Information provided below:
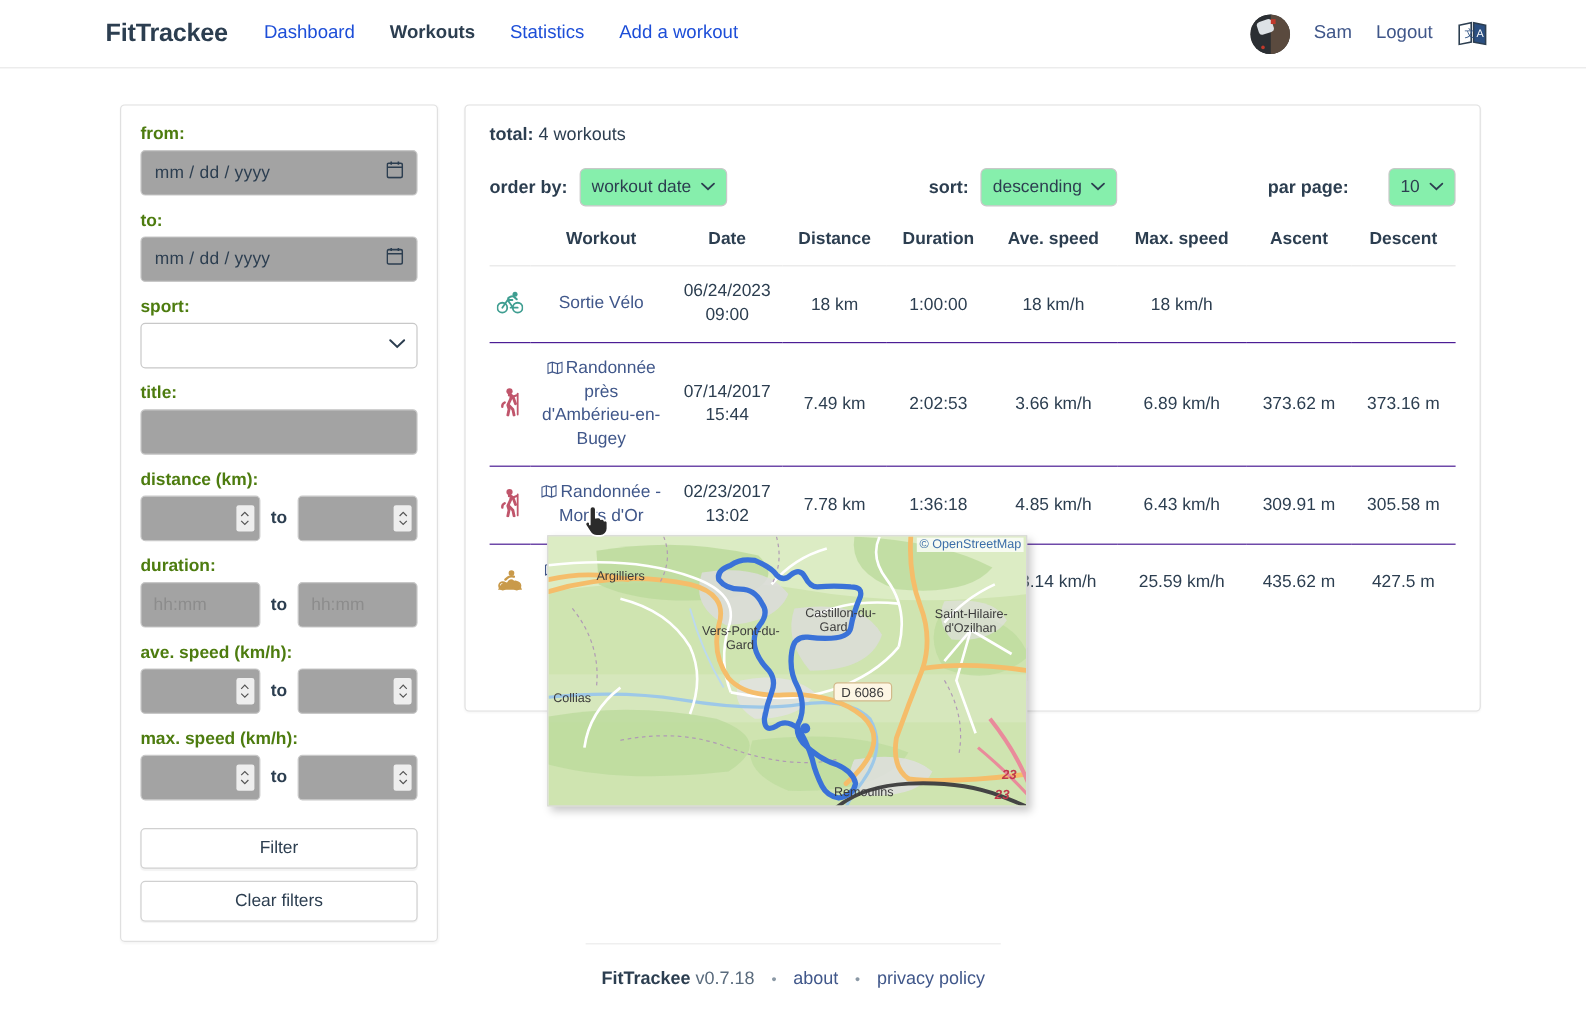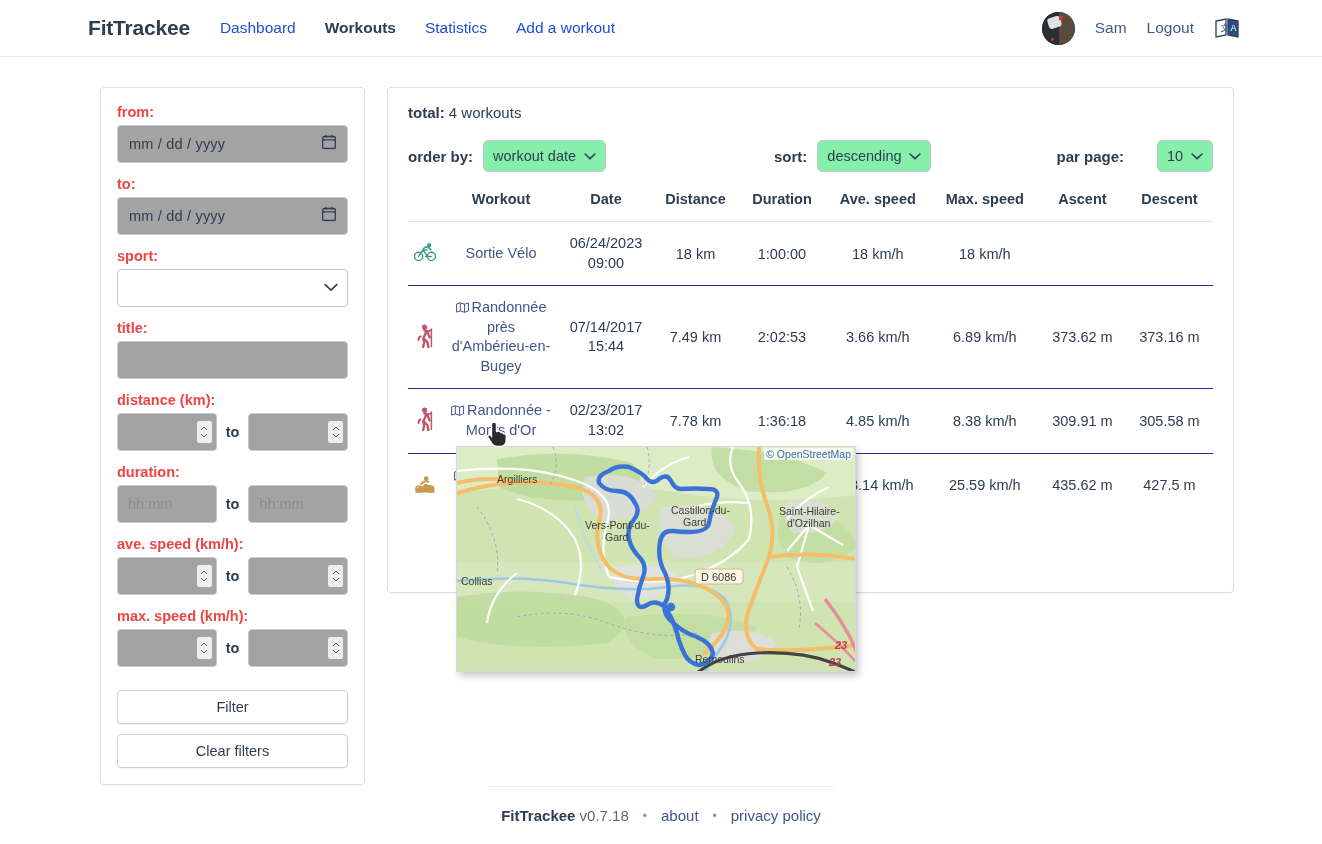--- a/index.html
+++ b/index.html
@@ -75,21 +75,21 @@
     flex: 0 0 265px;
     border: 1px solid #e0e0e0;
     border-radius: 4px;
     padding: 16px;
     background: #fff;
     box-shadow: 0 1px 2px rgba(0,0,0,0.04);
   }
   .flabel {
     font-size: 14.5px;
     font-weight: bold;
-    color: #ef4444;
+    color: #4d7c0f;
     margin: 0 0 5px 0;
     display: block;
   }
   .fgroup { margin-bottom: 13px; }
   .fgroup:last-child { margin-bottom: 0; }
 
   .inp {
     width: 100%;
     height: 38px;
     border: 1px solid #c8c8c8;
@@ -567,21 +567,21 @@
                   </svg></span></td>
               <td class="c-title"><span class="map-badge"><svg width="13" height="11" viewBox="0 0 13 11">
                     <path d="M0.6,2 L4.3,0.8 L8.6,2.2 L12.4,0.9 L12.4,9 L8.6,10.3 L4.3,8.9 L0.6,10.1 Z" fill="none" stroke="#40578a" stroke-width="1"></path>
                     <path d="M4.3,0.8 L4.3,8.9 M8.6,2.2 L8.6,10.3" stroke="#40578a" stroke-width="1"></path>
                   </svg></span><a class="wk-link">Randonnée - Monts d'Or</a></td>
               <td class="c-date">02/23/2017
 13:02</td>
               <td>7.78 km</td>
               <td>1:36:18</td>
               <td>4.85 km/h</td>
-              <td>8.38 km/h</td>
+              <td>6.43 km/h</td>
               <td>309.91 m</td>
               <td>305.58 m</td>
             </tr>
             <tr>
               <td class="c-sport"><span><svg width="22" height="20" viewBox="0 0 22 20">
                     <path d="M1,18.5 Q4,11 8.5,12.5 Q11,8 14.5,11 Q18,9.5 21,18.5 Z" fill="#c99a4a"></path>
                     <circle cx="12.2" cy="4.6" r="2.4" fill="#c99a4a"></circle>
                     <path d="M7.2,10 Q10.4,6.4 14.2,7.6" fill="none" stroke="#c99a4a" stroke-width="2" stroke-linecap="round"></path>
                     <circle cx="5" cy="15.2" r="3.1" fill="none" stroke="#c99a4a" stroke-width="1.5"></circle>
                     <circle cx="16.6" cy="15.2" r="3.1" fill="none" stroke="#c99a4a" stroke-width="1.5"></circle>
End of Information provided.
Information provided below:
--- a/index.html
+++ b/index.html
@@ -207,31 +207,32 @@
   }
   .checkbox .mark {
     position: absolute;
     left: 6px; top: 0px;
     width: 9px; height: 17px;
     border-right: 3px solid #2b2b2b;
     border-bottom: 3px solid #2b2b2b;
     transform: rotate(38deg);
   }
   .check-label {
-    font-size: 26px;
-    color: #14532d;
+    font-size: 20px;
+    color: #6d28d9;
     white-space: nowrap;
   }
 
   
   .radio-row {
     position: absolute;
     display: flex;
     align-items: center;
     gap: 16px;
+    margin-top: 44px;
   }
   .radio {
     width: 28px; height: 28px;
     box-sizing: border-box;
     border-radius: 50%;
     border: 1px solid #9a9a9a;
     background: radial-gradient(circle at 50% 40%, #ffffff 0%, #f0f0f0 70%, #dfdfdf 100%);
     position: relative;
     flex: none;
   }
End of Information provided.
Information provided below:
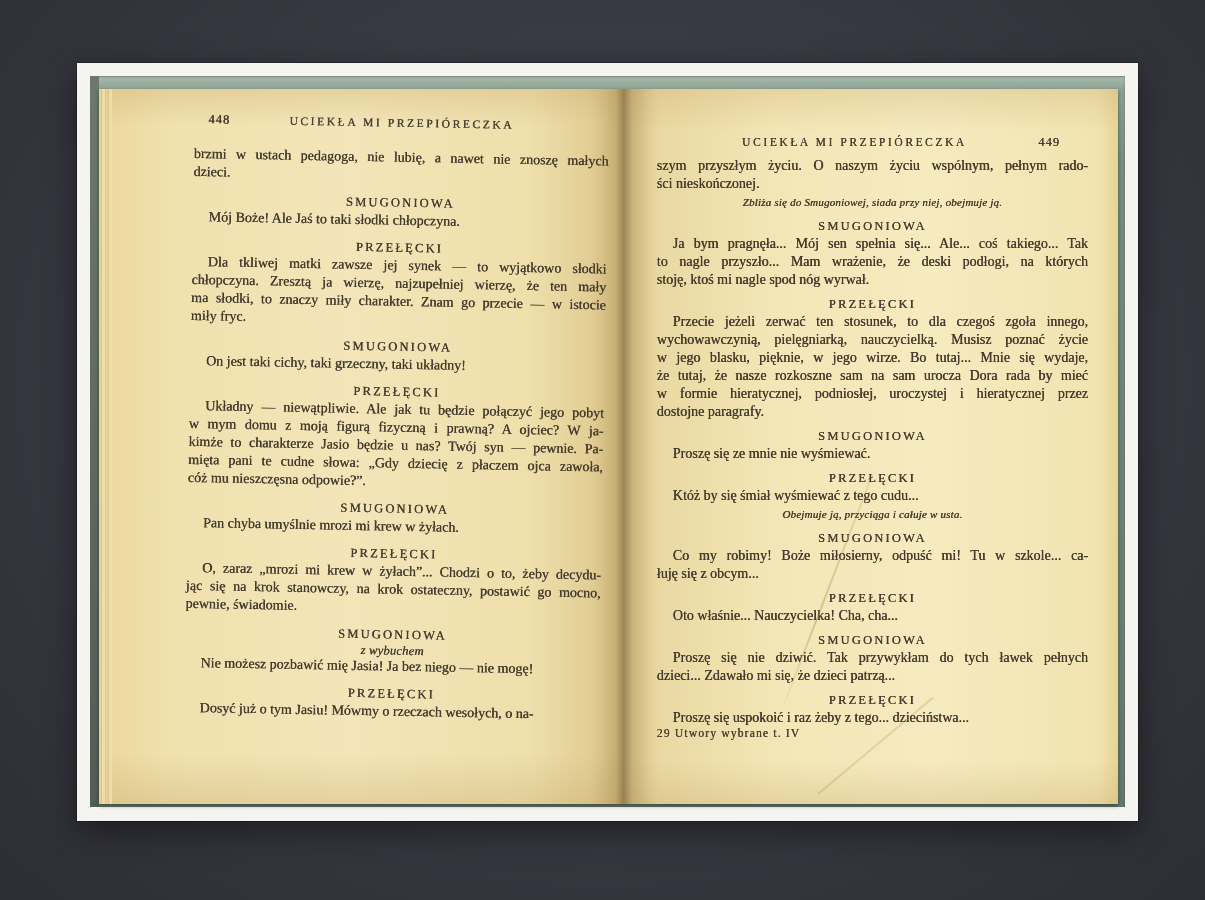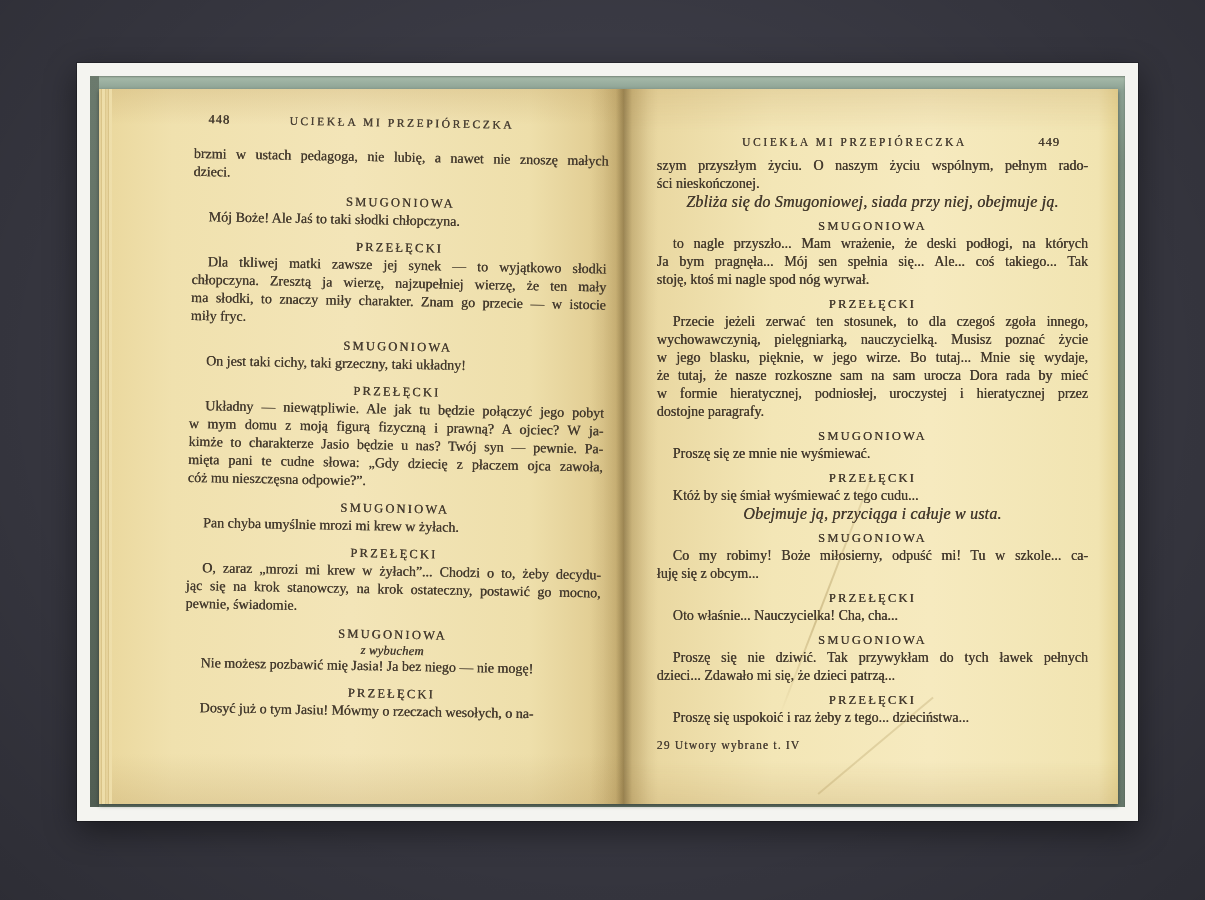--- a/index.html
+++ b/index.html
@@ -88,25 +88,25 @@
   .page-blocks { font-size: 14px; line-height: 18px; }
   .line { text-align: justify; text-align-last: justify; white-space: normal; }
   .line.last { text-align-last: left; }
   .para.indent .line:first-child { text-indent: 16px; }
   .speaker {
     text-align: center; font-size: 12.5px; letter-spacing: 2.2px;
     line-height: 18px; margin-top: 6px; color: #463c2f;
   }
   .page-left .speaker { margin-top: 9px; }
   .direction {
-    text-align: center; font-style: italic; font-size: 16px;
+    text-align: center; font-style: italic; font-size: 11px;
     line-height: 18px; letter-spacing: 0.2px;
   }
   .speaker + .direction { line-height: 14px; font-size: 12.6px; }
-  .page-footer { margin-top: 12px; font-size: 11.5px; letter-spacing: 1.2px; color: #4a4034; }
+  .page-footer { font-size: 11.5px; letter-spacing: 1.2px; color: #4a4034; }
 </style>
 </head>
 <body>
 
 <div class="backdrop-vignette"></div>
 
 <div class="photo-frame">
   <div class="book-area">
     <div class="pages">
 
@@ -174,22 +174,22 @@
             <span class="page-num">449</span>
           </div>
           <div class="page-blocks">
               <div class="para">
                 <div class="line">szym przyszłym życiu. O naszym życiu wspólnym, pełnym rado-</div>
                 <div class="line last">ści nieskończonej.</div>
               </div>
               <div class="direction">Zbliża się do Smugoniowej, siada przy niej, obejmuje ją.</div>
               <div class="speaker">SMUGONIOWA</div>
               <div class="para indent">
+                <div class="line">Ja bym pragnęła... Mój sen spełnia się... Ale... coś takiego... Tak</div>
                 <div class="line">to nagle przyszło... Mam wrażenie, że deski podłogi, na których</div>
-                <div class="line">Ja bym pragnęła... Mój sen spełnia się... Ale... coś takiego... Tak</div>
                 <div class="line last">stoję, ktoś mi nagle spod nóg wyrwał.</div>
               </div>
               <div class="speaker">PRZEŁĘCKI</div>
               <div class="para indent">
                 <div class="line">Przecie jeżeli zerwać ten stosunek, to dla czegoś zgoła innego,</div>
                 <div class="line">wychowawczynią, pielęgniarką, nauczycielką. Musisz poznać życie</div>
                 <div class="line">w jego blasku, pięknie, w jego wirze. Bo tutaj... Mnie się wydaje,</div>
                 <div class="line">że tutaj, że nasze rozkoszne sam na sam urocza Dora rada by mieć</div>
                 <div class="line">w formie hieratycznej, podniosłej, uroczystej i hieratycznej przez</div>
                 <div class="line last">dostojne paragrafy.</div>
End of Information provided.
What needs to be done: All lines that hold the word "center" should be copied from the data.

Response area:
     align-items: center;
     text-align: center; font-size: 12.5px; letter-spacing: 2.2px;
-    text-align: center; font-style: italic; font-size: 16px;
+    text-align: center; font-style: italic; font-size: 11px;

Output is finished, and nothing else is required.